Over the past three years
the Wikipedia has grown - not only in size, but in popularity as well. It has
versions in 50 languages, some of them quite substantial in size, and the end
is far from in sight. My guess is that outside of the rather small group of
true believers (and contributors), what attracts people to it is the fact that
it's free, rather than the fact that it's a continually changing peer-built
resource. I don't have any statistics to back up a claim such as this, but I'd
venture a guess that more often than not when people refer to the Wikipedia
they do so because they've found something they can quote, without even being
aware that there's something "special" about the source. Certainly
there's good reason to be delighted that a substantial source of information
is freely available on the web, but perhaps there's even something a bit distressing
in the fact that (if this is really the case) so many of the people who
use the Wikipedia aren't at all aware of the fact that it's very existence forces
us to question whether authoritative knowledge is actually possible today. After
all, to a certain extent the mere existence of the Wikipedia subverts one of
the basic premises upon which encyclopedias are built.
In order to understand why this is so, it's important to
try and determine just what an encyclopedia is, and what it attempts to accomplish.
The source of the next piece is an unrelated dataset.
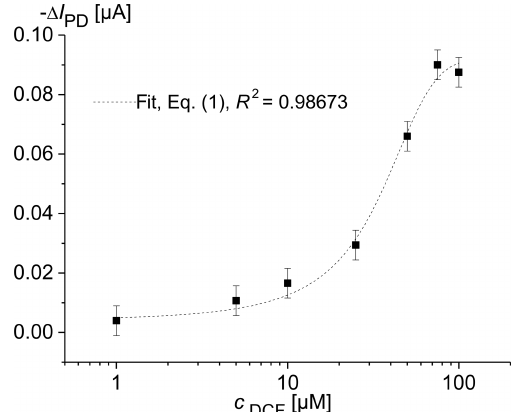
Figure 2. Change in the photodiode current I PD in dependence on the concentration of diclofenac (DCF) for living S. cerevisiae BY4741 p426PDR5-tGFP cells, immobilized in 0.75% agarose gel in the lower microfluidic chambers (7 × 10 6 cellsmL − 1 ). The up- per microfluidic chamber of the measuring channel was overflowed with MM, containing DCF, at a rate of 20µLmin − 1 . MM without DCF was pumped through the reference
Perhaps it should come as no surprise that when trying to find an answer to
questions of this sort the best source is ... well,
an encyclopedia.
The CD-ROM 2001 Deluxe Edition of the Britannica contains a quite comprehensive article on encyclopedias. Among other things in that article, we read that:
... only the encyclopaedia attempts to provide coverage over the whole range of knowledge, and only the encyclopaedia attempts to offer a comprehensive summary of what is known of each topic considered.Elsewhere in that same article, discussing the compilers of two of the first "modern" encyclopedias, we learn that:
Realizing that the reading public would not tolerate the omission of some subjects and the unequal treatment of others, they prepared works in which at least a few lines were devoted to almost every conceivable topic, and for more important subjects a full account was provided, written by an expert, if possible.In other words, encyclopedias attempt to be comprehensive, and expert. They want to tell us as much as is possible about human knowledge, and they want what they tell us to be authoritative and trustworthy - an expert opinion. Does what is written in the Wikipedia meet these criteria?
Wikipedia CANNOT guarantee, in any way whatsoever, the validity of the information found here.And though there's something a bit disappointing in knowing that such a statement really does have to be made, one gets the feeling that just maybe it should appear on other encyclopedias as well.